Source: Comverge, Inc.
Comverge, Inc., the leading provider of Intelligent Energy Management solutions for Residential and Commercial + Industrial customers, today announced its support for a new Federal Energy Regulatory Commission (FERC) order that has the potential to significantly lower electricity bills. The new rule levels the playing field in the organized electricity markets between energy conservation and power generation also setting the stage for significant environmental benefits that would result from reduced power plant operations.

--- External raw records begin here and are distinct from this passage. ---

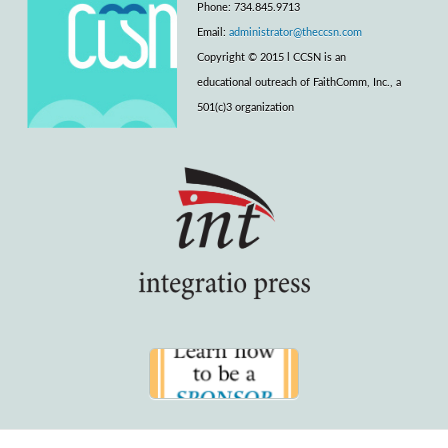
Phone: 734.845.9713
Email:
administrator@theccsn.com
Copyright © 2015 l CCSN is an
educational outreach of FaithComm, Inc., a
501(c)3 organization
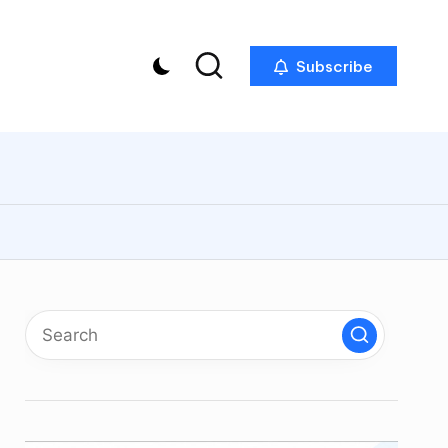
Subscribe
p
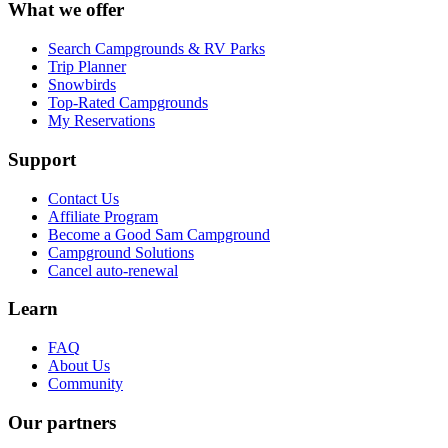
What we offer
Search Campgrounds & RV Parks
Trip Planner
Snowbirds
Top-Rated Campgrounds
My Reservations
Support
Contact Us
Affiliate Program
Become a Good Sam Campground
Campground Solutions
Cancel auto-renewal
Learn
FAQ
About Us
Community
Our partners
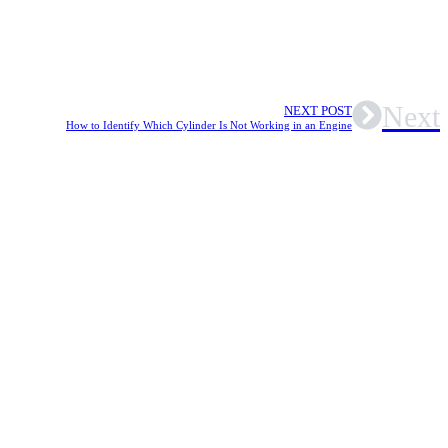
Next
NEXT POST
How to Identify Which Cylinder Is Not Working in an Engine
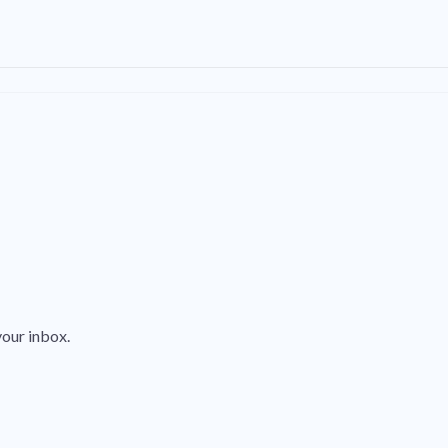
your inbox.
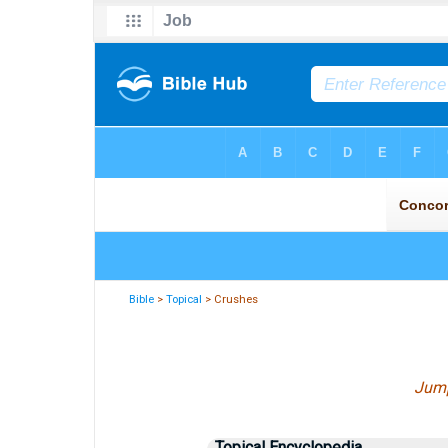
Bible
>
Topical
> Crushes
Jump
Topical Encyclopedia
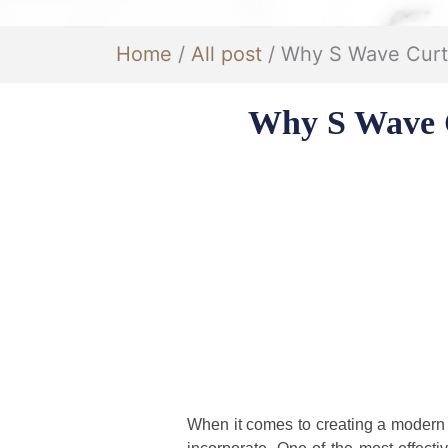
Home
/
All post
/ Why S Wave Curta
Why S Wave C
When it comes to creating a modern a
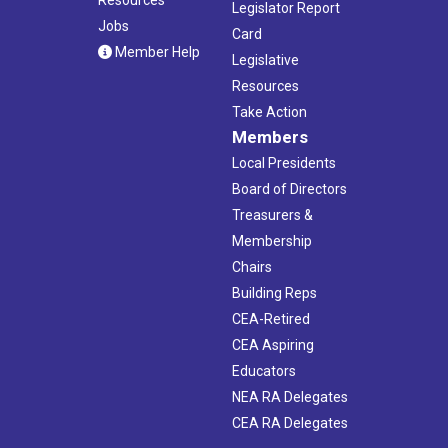
Legislator Report
Jobs
Card
Member Help
Legislative
Resources
Take Action
Members
Local Presidents
Board of Directors
Treasurers &
Membership
Chairs
Building Reps
CEA-Retired
CEA Aspiring
Educators
NEA RA Delegates
CEA RA Delegates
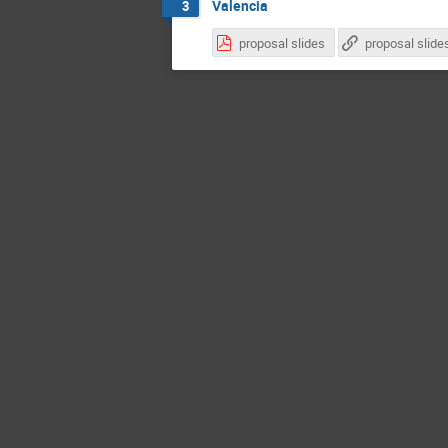
Valencia
3
proposal slides
proposal slide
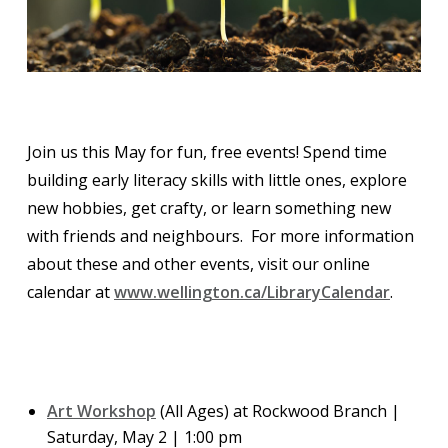
Join us this May for fun, free events! Spend time
building early literacy skills with little ones, explore
new hobbies, get crafty, or learn something new
with friends and neighbours. For more information
about these and other events, visit our online
calendar at
www.wellington.ca/LibraryCalendar
.
Art Workshop
(All Ages) at Rockwood Branch |
Saturday, May 2 | 1:00 pm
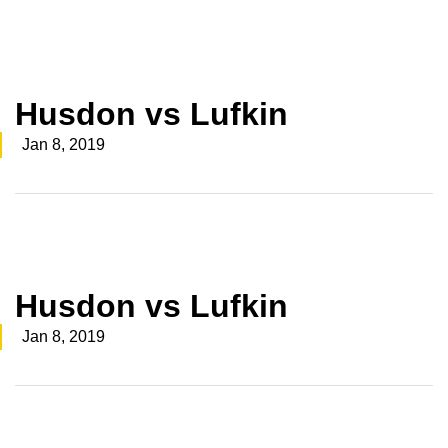
Husdon vs Lufkin
Jan 8, 2019
Husdon vs Lufkin
Jan 8, 2019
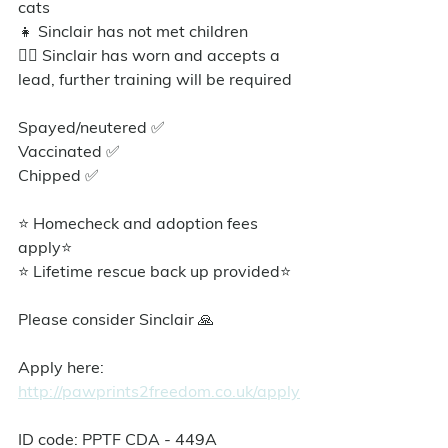
cats
👧 Sinclair has not met children
🐕‍🦺 Sinclair has worn and accepts a 
lead, further training will be required
Spayed/neutered ✅️
Vaccinated ✅
Chipped ✅
⭐ Homecheck and adoption fees 
apply⭐️
⭐ Lifetime rescue back up provided⭐️
Please consider Sinclair 🙏
Apply here: 
http://pawprints2freedom.co.uk/apply
ID code: PPTF CDA - 449A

"The new FERC rule is recognition of the critical role that demand response plays in our nation's energy mix," said R. Blake Young, President and CEO, Comverge. "By leveling the playing field and creating price parity between demand response resources and electricity generation, the FERC has sent a clear message on the high value of energy efficiency programs and technologies. Additionally, our incumbent position and established history of successfully delivering these complex solutions to utility and commercial and industrial customers uniquely positions Comverge to deliver the consumer benefit this expanded rule intends."
The FERC order removes barriers to the participation by requiring organized wholesale energy market operators to pay demand response resources the market price for energy, known as the locational marginal price (LMP). The order carefully balanced consumer needs by requiring this payment system when a net benefits test shows that the consumers will save money from broadly lower prices that result from dispatching demand response instead of higher cost generation resources.

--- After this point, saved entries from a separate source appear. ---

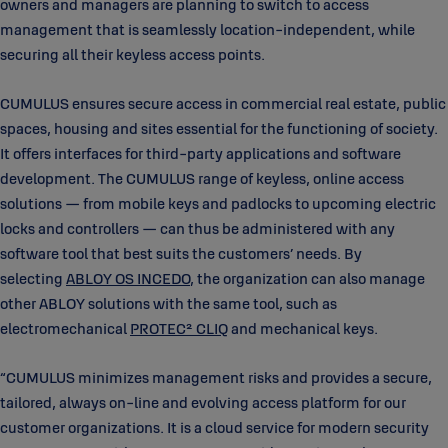
owners and managers are planning to switch to access
management that is seamlessly location-independent, while
securing all their keyless access points.
CUMULUS ensures secure access in commercial real estate, public
spaces, housing and sites essential for the functioning of society.
It offers interfaces for third-party applications and software
development. The CUMULUS range of keyless, online access
solutions — from mobile keys and padlocks to upcoming electric
locks and controllers — can thus be administered with any
software tool that best suits the customers’ needs. By
selecting
ABLOY OS INCEDO
, the organization can also manage
other ABLOY solutions with the same tool, such as
electromechanical
PROTEC² CLIQ
and mechanical keys.
“CUMULUS minimizes management risks and provides a secure,
tailored, always on-line and evolving access platform for our
customer organizations. It is a cloud service for modern security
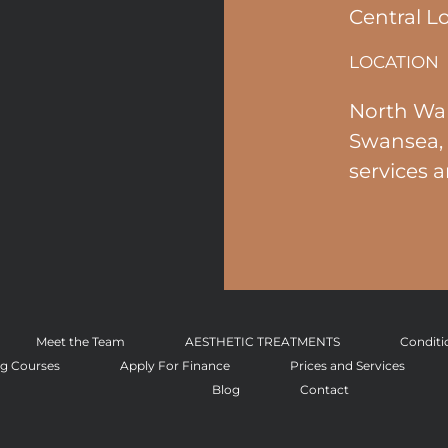
Central L
LOCATION
North Wal
Swansea, 
services a
Meet the Team
AESTHETIC TREATMENTS
Conditi
ng Courses
Apply For Finance
Prices and Services
Blog
Contact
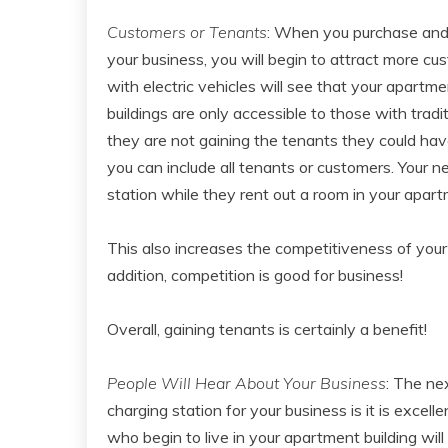
Customers or Tenants
: When you purchase and 
your business, you will begin to attract more cu
with electric vehicles will see that your apartm
buildings are only accessible to those with tradi
they are not gaining the tenants they could hav
you can include all tenants or customers. Your n
station while they rent out a room in your apart
This also increases the competitiveness of your
addition, competition is good for business!
Overall, gaining tenants is certainly a benefit!
People Will Hear About Your Business
: The ne
charging station for your business is it is excell
who begin to live in your apartment building will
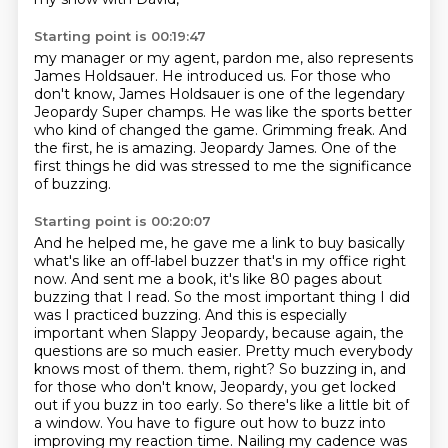
Starting point is 00:19:47
my manager or my agent, pardon me, also represents
James Holdsauer.
He introduced us.
For those who
don't know, James Holdsauer is one of the legendary
Jeopardy Super champs.
He was like the sports better
who kind of changed the game.
Grimming freak.
And
the first, he is amazing.
Jeopardy James.
One of the
first things he did was stressed to me the significance
of buzzing.
Starting point is 00:20:07
And he helped me, he gave me a link to buy basically
what's like an off-label buzzer that's in my office right
now.
And sent me a book, it's like 80 pages about
buzzing that I read.
So the most important thing I did
was I practiced buzzing.
And this is especially
important when Slappy Jeopardy, because again, the
questions are so much easier.
Pretty much everybody
knows most of them.
them, right? So buzzing in, and
for those who don't know, Jeopardy, you get locked
out if you
buzz in too early. So there's like a little bit of
a window. You have to figure out how to buzz
into
improving my reaction time. Nailing my cadence was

Blake Young added, "The FERC made a strong statement today, ensuring customers' benefits in organized markets is paramount. Demand response can now formally take its place as an equally valuable resource for meeting consumer needs across our electricity grid. This order is evidence of the maturation of Demand Response as a proven, low cost and reliable alternative to business as usual."
Organized wholesale market operators will be required to make compliance filings by July 22, 2011, that include conforming tariff provisions and identify price thresholds to estimate where customer net benefits would occur. By September 21, 2012, each market operator must undertake a study examining the requirements for -- and effects of -- directly determining the cost-effective dispatch of demand response resources in both the day-ahead and real-time energy markets, and to file the results of the study with FERC.